Ada banyak alasan yang melatarbelakangi sebuah keputusan. Nah, karena kita tidak tahu persis apa alasan tersebut, maka kita pun tak perlu menghakimi. Misalnya, menghakimi bahwa orang yang berhijab itu sok suci, munafik. Atau justru menuduh bahwa mereka termasuk golongan yang tidak bisa membuat keputusan sendiri,” papar Nessi.

Mengenalkan konteks pada sebuah permasalahan merupakan jalan terbaik mengajarkan anak untuk tak lekas berburuk sangka.

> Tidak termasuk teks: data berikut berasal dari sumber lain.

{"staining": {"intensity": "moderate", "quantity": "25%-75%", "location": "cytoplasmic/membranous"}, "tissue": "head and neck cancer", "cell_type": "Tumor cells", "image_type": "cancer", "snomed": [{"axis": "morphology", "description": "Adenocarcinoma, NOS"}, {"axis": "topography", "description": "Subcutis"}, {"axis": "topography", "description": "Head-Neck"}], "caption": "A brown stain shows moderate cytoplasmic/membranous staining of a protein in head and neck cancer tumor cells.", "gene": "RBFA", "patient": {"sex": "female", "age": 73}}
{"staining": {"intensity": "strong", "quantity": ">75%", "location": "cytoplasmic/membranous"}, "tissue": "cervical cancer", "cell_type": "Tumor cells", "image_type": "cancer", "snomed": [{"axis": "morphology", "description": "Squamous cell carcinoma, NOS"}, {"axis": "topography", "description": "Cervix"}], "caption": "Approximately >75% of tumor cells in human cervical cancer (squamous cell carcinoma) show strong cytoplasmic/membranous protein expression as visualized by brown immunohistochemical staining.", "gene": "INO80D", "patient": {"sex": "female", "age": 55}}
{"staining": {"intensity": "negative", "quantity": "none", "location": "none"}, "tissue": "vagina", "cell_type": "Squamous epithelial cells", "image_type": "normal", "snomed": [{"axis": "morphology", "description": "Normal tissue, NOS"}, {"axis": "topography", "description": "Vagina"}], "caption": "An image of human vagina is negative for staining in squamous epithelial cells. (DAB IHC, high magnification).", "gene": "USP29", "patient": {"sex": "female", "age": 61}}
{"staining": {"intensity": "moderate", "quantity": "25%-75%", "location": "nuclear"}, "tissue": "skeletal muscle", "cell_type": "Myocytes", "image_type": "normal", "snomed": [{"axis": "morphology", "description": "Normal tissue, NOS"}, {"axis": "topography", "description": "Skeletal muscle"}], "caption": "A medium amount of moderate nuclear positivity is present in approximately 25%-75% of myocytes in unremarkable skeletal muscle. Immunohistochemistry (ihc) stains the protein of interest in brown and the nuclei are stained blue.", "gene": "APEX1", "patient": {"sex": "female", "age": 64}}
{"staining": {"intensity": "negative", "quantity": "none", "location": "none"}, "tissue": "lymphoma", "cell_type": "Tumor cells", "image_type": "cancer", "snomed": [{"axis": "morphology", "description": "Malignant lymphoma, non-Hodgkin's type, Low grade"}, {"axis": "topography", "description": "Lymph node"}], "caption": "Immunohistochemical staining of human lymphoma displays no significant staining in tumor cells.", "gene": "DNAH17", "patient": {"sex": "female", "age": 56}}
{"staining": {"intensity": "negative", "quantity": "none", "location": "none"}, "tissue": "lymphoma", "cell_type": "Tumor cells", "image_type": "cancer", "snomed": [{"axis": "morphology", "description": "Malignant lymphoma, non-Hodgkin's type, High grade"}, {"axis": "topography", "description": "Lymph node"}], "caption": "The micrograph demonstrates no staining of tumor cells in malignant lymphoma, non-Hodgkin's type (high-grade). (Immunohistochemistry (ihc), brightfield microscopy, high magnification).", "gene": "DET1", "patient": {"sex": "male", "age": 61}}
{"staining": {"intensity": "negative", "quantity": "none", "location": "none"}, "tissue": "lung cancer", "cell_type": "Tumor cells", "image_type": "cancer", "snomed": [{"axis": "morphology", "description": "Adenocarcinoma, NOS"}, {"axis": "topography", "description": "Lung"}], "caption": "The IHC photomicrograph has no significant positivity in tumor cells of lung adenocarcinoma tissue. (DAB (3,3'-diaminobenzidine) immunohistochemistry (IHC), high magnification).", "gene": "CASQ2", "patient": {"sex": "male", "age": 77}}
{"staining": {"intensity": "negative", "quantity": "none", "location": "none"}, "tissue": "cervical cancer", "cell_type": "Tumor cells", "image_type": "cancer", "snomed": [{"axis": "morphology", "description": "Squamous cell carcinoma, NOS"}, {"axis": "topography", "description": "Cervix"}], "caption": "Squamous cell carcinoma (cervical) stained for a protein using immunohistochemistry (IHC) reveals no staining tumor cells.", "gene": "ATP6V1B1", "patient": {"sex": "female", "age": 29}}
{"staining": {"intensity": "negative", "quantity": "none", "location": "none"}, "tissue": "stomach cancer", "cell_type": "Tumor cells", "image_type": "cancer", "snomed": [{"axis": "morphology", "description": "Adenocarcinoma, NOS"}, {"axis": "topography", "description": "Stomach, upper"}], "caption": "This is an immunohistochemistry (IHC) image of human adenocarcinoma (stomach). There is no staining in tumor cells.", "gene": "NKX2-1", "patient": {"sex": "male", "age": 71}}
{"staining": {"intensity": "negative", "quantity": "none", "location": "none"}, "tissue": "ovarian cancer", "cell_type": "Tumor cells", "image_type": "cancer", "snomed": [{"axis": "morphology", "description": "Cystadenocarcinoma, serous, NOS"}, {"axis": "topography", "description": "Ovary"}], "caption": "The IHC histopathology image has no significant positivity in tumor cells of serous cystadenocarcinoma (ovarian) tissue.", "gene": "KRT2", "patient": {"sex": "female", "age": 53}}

Dengan bahasa sederhana ketika anak berkomentar menghakimi, Mama bisa bilang, “Kita, kan, tidak tahu alasan dia melakukan itu, Nak, kecuali kita tanyakan langsung kepada orang itu dan dia mau memberi tahu alasannya. Tetapi kalau kita harus menanyakan latar belakang dari setiap pilihan orang lain, ya, sibuk sekali nanti hidup kita.”

Intinya, mengingatkan anak bahwa sebagai orang yang melihat dari luar, kita tak punya pemahaman cukup untuk membuat sebuah pernyataan yang menghakimi. Ajarkan anak ketika melihat seseorang bertindak-tanduk berbeda dengan dirinya adalah hal biasa. “Coba jelaskan si kecil bahwa ketika melihat sesuatu, kita harus selalu punya pemikiran bahwa sesuatu itu terjadi bukan karena satu alasan saja, tetapi karena banyak alasan yang kita tak tahu pasti,” ujar Nessi.

Jangan halangi anak berpendapat
Meskipun untuk urusan menghakimi Mama harus terus mengarahkan anak agar tak keterusan, bukan berarti anak tak boleh berpendapat. Yang harus Mama tekankan adalah ketika berpendapat, sang anak harus memikirkan apakah pendapat itu akan mengganggu atau menyakiti orang lain. “Jadi, kalau anak punya sikap, dan sikap itu diyakini betul, ya, sangat bagus. Sebaiknya sikap itu justru dipegang teguh. Tetapi, ajarkan juga anak untuk tidak memaksakan orang lain harus punya sikap yang sama,” jelas Nessi.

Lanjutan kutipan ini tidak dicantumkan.